▸ **VORLIEGENDER TEXTAUSZUG**:

Die Makrooptische Analyse: Software beurteilen in 60 Sekunden

Egal ob Entwickler, Scrum Master oder Manager, im Bereich der Softwareentwicklung werden verschiedenste Rollen im Unternehmen regelmäßig mit Programmcode konfrontiert. Dieser Programmcode muss immer wieder beurteilt werden. Physische Produkte wie Autos oder Möbel können meist auch von Nicht-Technikern beurteilt werden. Bei Programmcode ist das schon deutlich schwieriger.

Entwickler müssen Quellcode bei Erweiterungen, der Fehlersuche oder schlicht bei Wartungsarbeiten beurteilen. Scrum Master und Stakeholder werden in Live-Demos mit Entwicklern mit Quellcode konfrontiert, können dessen Qualität aber aufgrund des kryptischen Erscheinungsbildes nicht beurteilen. Gerade in schwierigen Projekten, bei Qualitätsproblemen oder geringer Produktivität ist der Wunsch für Außenstehende groß, die Qualität eines Softwareprodukts jenseits von dessen Benutzeroberfläche beurteilen zu können.

Die "Makrooptische Analyse" ist ein Verfahren, um anhand von optischen Mustern im Quelltext schnell auf dessen Qualität zu schließen. Anstatt Programmcode zu lesen und aufwändig zu interpretieren, wird Programmcode anhand Mustern in der Typografie kategorisiert und direkt bewertet.

Wie viele Augen (Punkte) zählen Sie in der linken Abbildung?

Und wie viele Augen (Punkte) erkennen Sie in der rechten Abbildung?

Bei beiden Fragen ist die richtige Antwort Zehn. Bei der rechten Abbildung hatten Sie das Ergebnis aber sicherlich deutlich schneller (und das, obwohl Sie addieren mussten). Anstatt zu zählen, hat Ihr Gehirn automatisch ein Muster erkannt. Können wir dieses Vorgehen auf die Beurteilung von Programmcode übertragen? Dieser Artikel proklamiert die These, dass das möglich ist. Wir erforschen gemeinsam die Welt der Makrooptischen Analyse.

▸ **DATENAUSZÜGE**:
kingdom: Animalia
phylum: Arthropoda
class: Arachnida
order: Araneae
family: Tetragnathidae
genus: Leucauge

* * *

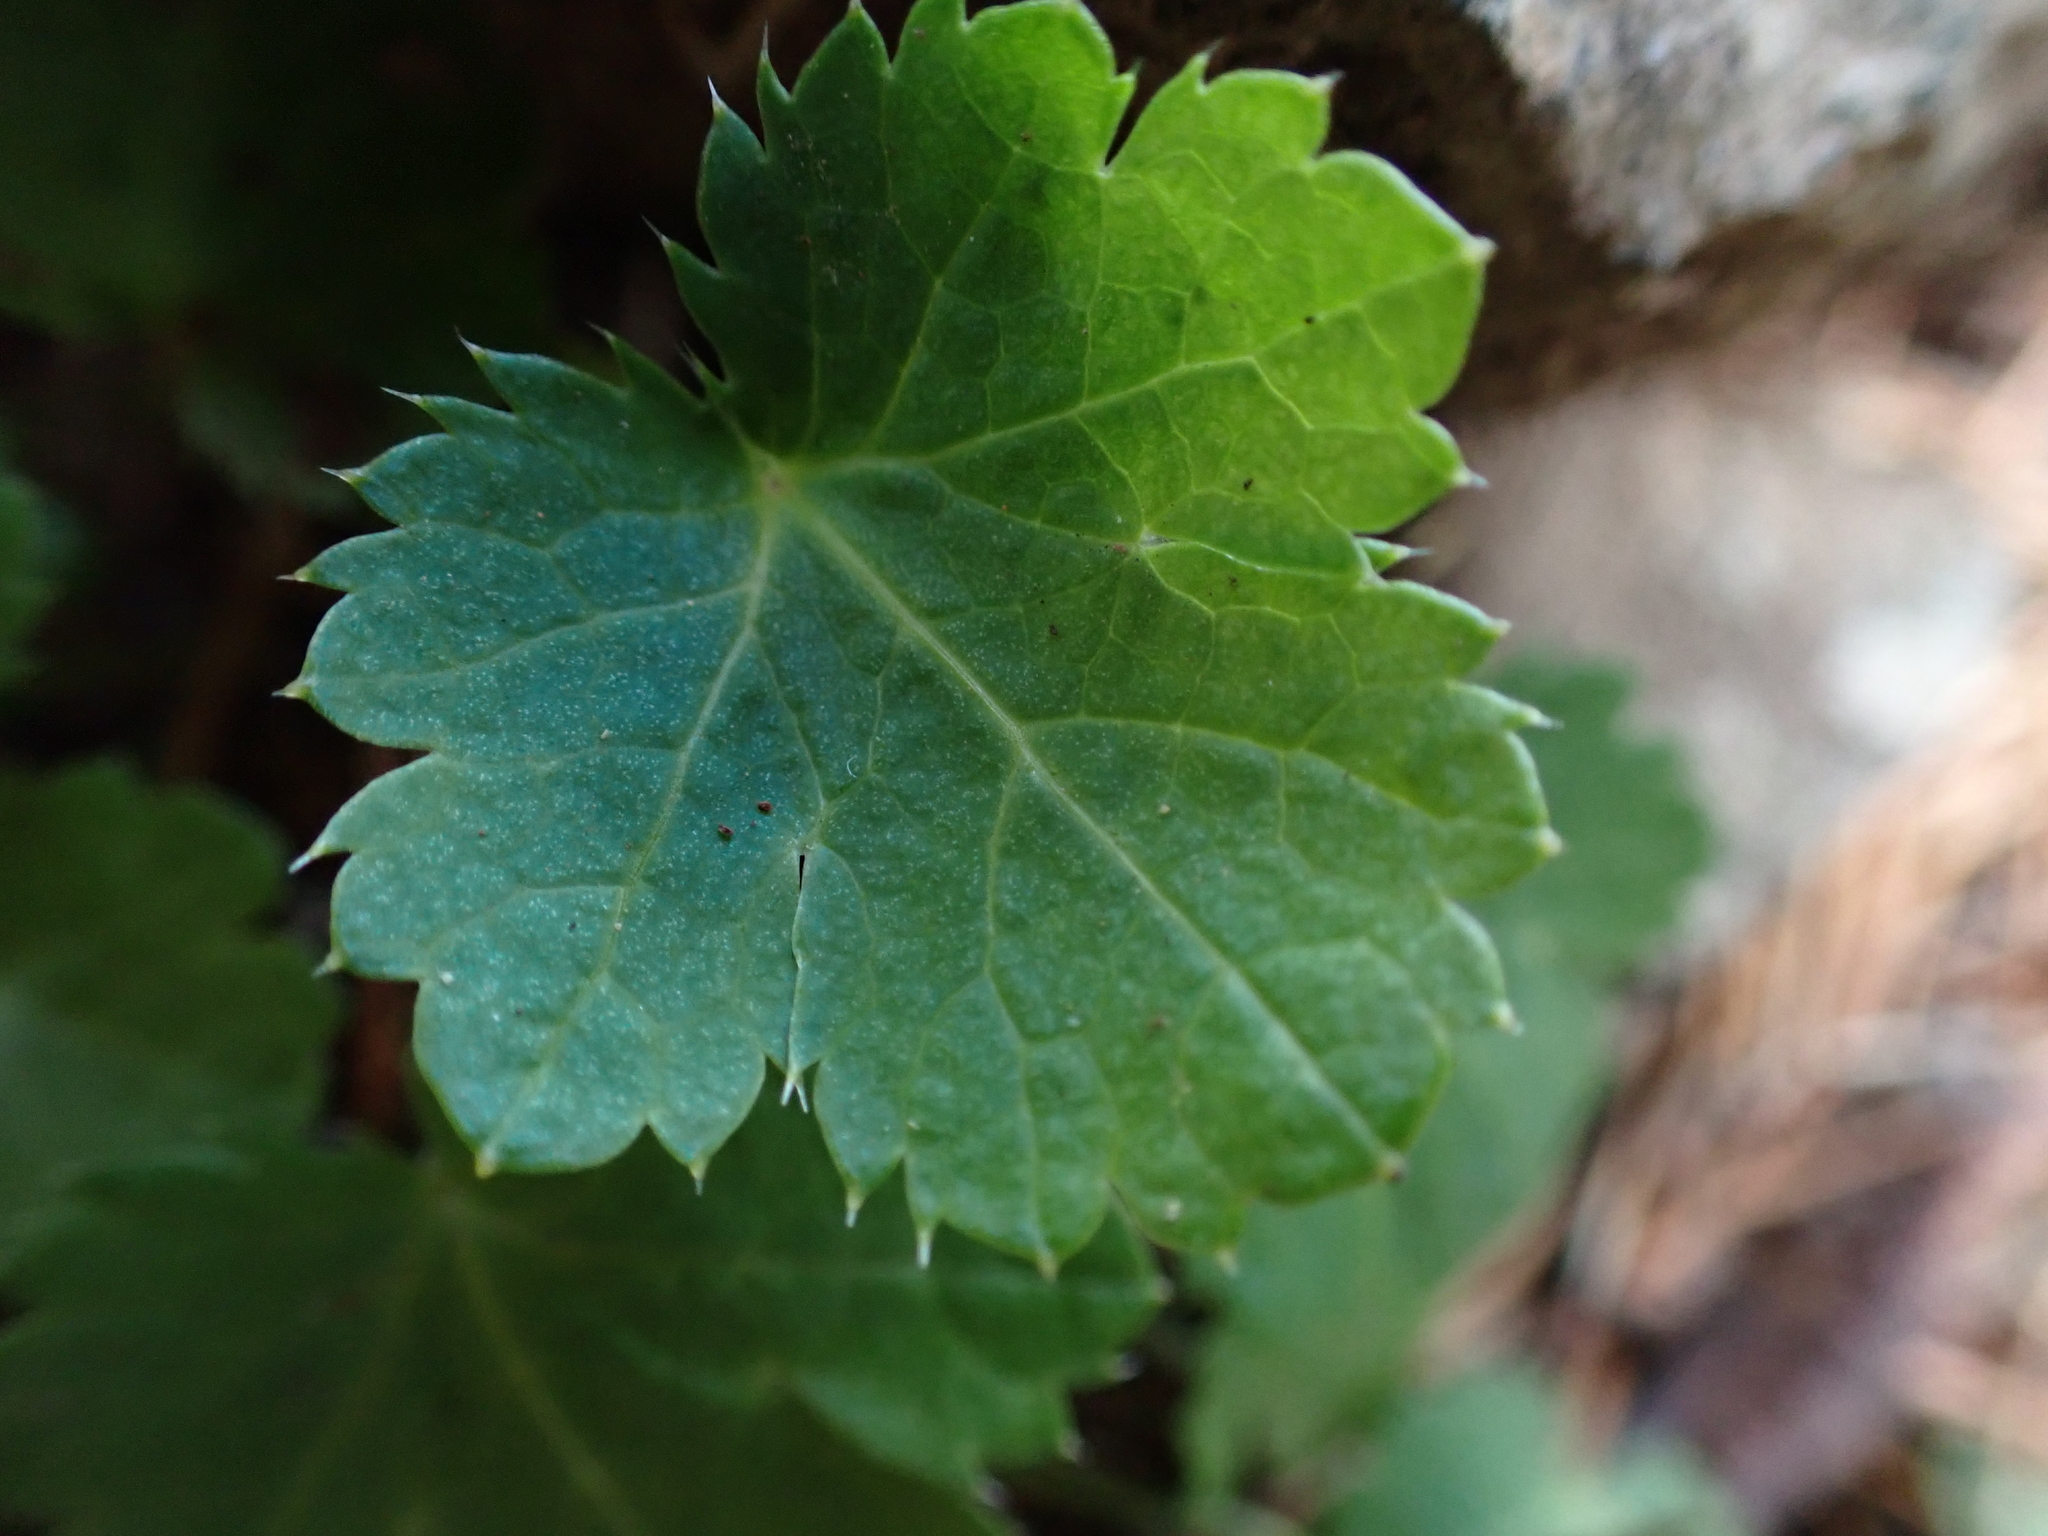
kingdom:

▸ **AUFGABENSTELLUNG**:
Entnehmen Sie dem Text über die Makrooptische Analyse wörtlich alles von „Egal ob Entwickler, Scrum“ bis hinunter zu „beurteilen zu können.“.

▸ **MUSTERLÖSUNG**:
Egal ob Entwickler, Scrum Master oder Manager, im Bereich der Softwareentwicklung werden verschiedenste Rollen im Unternehmen regelmäßig mit Programmcode konfrontiert. Dieser Programmcode muss immer wieder beurteilt werden. Physische Produkte wie Autos oder Möbel können meist auch von Nicht-Technikern beurteilt werden. Bei Programmcode ist das schon deutlich schwieriger.

Entwickler müssen Quellcode bei Erweiterungen, der Fehlersuche oder schlicht bei Wartungsarbeiten beurteilen. Scrum Master und Stakeholder werden in Live-Demos mit Entwicklern mit Quellcode konfrontiert, können dessen Qualität aber aufgrund des kryptischen Erscheinungsbildes nicht beurteilen. Gerade in schwierigen Projekten, bei Qualitätsproblemen oder geringer Produktivität ist der Wunsch für Außenstehende groß, die Qualität eines Softwareprodukts jenseits von dessen Benutzeroberfläche beurteilen zu können.